AIM OF THE TASK:
Where a line in the entries below contains the word "radiation", it counts; give the total by itself.
'''
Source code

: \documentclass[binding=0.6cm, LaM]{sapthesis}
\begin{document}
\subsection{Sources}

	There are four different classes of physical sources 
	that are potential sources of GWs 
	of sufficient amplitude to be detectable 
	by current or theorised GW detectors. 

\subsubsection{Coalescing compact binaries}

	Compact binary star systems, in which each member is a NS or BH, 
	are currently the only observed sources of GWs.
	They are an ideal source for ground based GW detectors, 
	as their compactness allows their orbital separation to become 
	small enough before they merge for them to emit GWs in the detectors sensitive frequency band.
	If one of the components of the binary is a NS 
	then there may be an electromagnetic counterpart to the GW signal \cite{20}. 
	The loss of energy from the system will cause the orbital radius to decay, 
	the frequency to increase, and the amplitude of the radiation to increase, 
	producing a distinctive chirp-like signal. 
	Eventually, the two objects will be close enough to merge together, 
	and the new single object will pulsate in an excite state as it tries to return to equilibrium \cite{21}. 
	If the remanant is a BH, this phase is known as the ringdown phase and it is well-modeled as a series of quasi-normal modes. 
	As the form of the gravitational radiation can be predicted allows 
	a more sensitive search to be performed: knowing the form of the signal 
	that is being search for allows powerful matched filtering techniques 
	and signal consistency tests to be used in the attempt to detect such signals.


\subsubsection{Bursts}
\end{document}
'''
SOLUTION BELOW:
2